Although author and activist Shane Claiborne spoke at Belmont earlier this year, he returned on Friday to present a fresh message based around one, central idea:
Community.
“Community is surrounding yourself with people who look like the kind of people you want to be,” Claiborne said in the convo.
Claiborne’s appearance launched Belmont’s series of 125th anniversary events and its fall chapel lineup. Appropriately, the convocation was titled, “Belmont 125: Belief in Something Greater.”
“We invited Shane Claiborne to do the opening chapel celebrating our 125th year since he has been such a friend to Belmont and such a popular guest each time he has spoken on campus,” said Todd Lake, vice president of spiritual development.
Since he published his seminal book “The Irresistible Revolution” in 2005, Claiborne has influenced Belmont administration in a variety of ways, including, most tangibly, the launching of the Service Year House on 15th Avenue.
The native Tennessean shared the philosophy behind ventures like the house, which model the intentional community style of living he has become famous for advocating.
“We’re made for community, to love and be loved,” he said. “You are not alone in the world. We can form that community at Belmont.”
He offered three ways Belmont students can embrace that kind of intentionality, including limiting time spent with virtual friends, allowing for mistakes and practicing talking directly to people when problems arise, he said.
But his message didn’t stop at Belmont. He urged students to use the foundations of their faith and their community to tackle problems facing Nashville and beyond.
“We can be rooted in Jesus and in prayer to rise up, to come together rooted in love,” he said.
The community he is a part of in Philadelphia, known as the Simple Way, collaborates to address problems as small as a health bill or as sweeping as an ordinance forbidding the feeding of homeless people.
It is through this collaboration that such problems can be solved, he said.
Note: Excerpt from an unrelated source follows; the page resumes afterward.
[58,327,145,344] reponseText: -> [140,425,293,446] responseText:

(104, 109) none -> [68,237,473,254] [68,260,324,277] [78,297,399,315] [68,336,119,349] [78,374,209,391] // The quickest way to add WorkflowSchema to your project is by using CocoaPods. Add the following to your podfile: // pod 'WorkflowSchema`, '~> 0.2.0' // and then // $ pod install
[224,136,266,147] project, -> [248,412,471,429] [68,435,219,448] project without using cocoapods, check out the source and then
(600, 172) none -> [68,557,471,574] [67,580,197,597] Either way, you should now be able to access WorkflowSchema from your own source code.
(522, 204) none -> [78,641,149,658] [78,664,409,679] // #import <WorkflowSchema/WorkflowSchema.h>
Claiborne urged students to intentionally strive for that kind of community, to pray for one another and to befriend people they may not naturally gravitate toward in an effort to “seek unity with Christ,” he said, “and be one as God is one.”
Because of America’s highly individualistic culture, he said, we have come very far from what God intended, which is for people to be with and for each other–to laugh, to help and to love with each other, and, ultimately, the world.
“Independence is not a Gospel value. Interdependence, knowing we need each other and God? That’s the Gospel.”